The company, founded in 2022 by scientists Dr. Tom Williams and Dr. Alex Carpenter, is targeting enteric methane, the byproduct of rumen fermentation that accounts for nearly 10 percent of Australia’s total emissions. Their solution centres on an organic small molecule produced through green chemistry and manufactured locally to stabilise pricing and supply chains. Underpinning the platform is a synthetic biology engine that models the rumen, allowing the team to move from lab concept to in-animal trials in weeks, not years. Early studies have shown reductions of up to 90 percent alongside improvements in fermentation efficiency tied to growth, milk, and wool yield.

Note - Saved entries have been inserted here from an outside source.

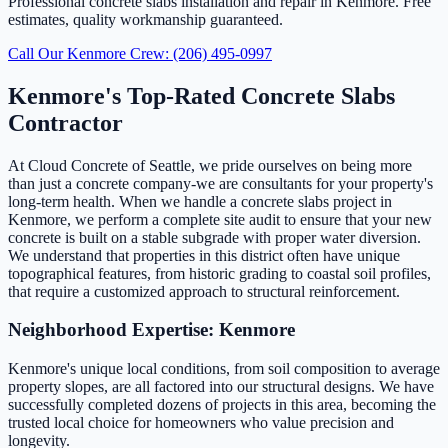
Professional concrete slabs installation and repair in Kenmore. Free
estimates, quality workmanship guaranteed.
Call Our Kenmore Crew: (206) 495-0997
Kenmore's Top-Rated Concrete Slabs
Contractor
At Cloud Concrete of Seattle, we pride ourselves on being more
than just a concrete company-we are consultants for your property's
long-term health. When we handle a concrete slabs project in
Kenmore, we perform a complete site audit to ensure that your new
concrete is built on a stable subgrade with proper water diversion.
We understand that properties in this district often have unique
topographical features, from historic grading to coastal soil profiles,
that require a customized approach to structural reinforcement.
Neighborhood Expertise: Kenmore
Kenmore's unique local conditions, from soil composition to average
property slopes, are all factored into our structural designs. We have
successfully completed dozens of projects in this area, becoming the
trusted local choice for homeowners who value precision and
longevity.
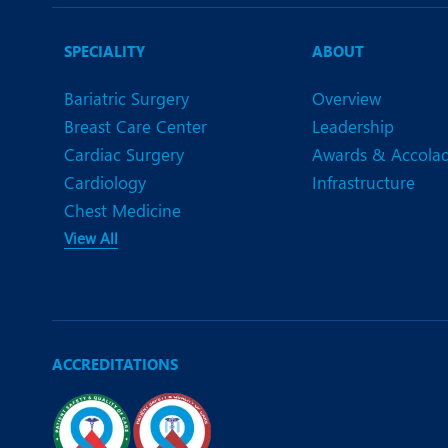
N
O
SPECIALITY
ABOUT
O
Bariatric Surgery
Overview
Breast Care Center
Leadership
P
Cardiac Surgery
Awards & Accola
R
Cardiology
Infrastructure
Chest Medicine
S
View All
ACCREDITATIONS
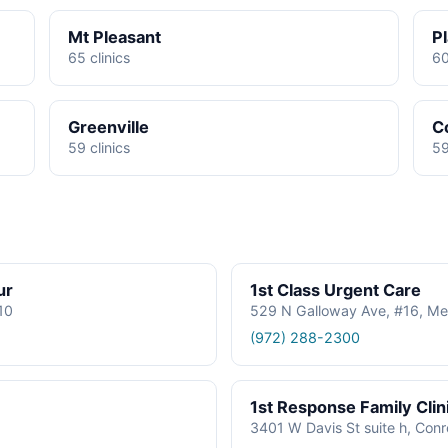
Mt Pleasant
P
65 clinics
60
Greenville
C
59 clinics
59
ur
1st Class Urgent Care
610
529 N Galloway Ave, #16, Me
(972) 288-2300
1st Response Family Clin
3401 W Davis St suite h, Con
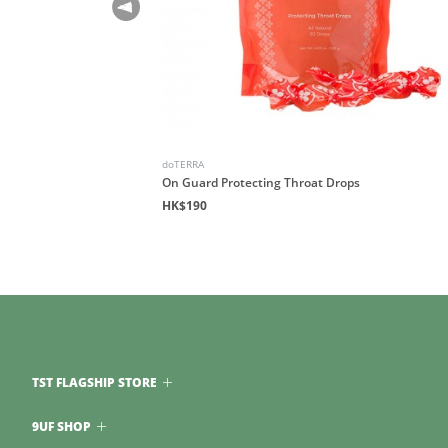
doTERRA
Blend
On Guard Protecting Throat Drops
HK$190
TST FLAGSHIP STORE
9UF SHOP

These early results now need to translate across a wide range of systems. The Series A will fund large-scale trials with institutions including the Queensland Animal Science Precinct, the University of New England, and Agriculture Victoria’s Ellinbank SmartFarm. The company is also developing two commercial formats, a feed additive and a slow-release capsule lasting up to six months, both shaped in consultation with producers to fit seamlessly into existing operations. A carbon-insetting framework sits alongside this, enabling farmers and downstream buyers to claim verified reductions, a feature growing in importance as retailers tighten Scope 3 procurement standards.


The funding lands at a moment when methane mitigation is emerging as one of the fastest ways to reduce near-term warming. Past coverage across the sector has shown how global commitments like the Global Methane Pledge and the EU’s methane strategy have accelerated investment into enteric innovation, but delivery on farms has lagged. Much of the first wave of solutions, especially seaweed-based supplements, proved effective in principle yet hard to scale economically. Startups such as Rumin8, FutureFeed, and Sea Forest have attracted major capital and begun commercial-scale production, but the cost of cultivating and processing seaweed at volume remains a persistent barrier for broad adoption, particularly in extensive grazing.


That gap has opened space for a second generation of methane technologies using microbial engineering, precision fermentation, and synthetic biology. Alongside Number 8 Bio, companies like Norway’s N2 Applied, the US-based CH4 Global, and UK startup Zelp are exploring alternative delivery mechanisms, microbial modulation, and wearable or feed-based interventions to lower costs and embed climate impact into normal production cycles. Investors are increasingly gravitating toward solutions that align emissions reductions with measurable improvements in animal performance, a convergence that has been difficult for earlier approaches to achieve.


Number 8 Bio aims to sit squarely in that intersection. Its “performance digestion” model redirects metabolic pathways toward growth-promoting compounds while inhibiting methane, offering farmers a return on investment without adding management burden. The company says a single production plant could supply Australia’s and California’s feedlot and dairy herds, a scale that could shape both domestic and export markets. Japan’s participation in the round reflects that potential: as Australia’s second-largest beef buyer and a market intensifying its own decarbonisation efforts, Japan represents strategic alignment for future supply chain integration.


The next 12 to 18 months will determine whether Number 8 Bio can turn promising early data into proof at scale. The company will focus on expanding trials, refining formulations, completing regulatory submissions, and expanding manufacturing capacity, including a planned regional Victorian facility. Success would give producers a tool that reduces emissions without eroding productivity, an outcome that could shift methane from a compliance headache into a performance gain.


If the science holds and cost curves continue to improve, Number 8 Bio could become a defining player in the emerging landscape of dual-action livestock solutions, where climate outcomes and farm economics move in lockstep rather than in competition.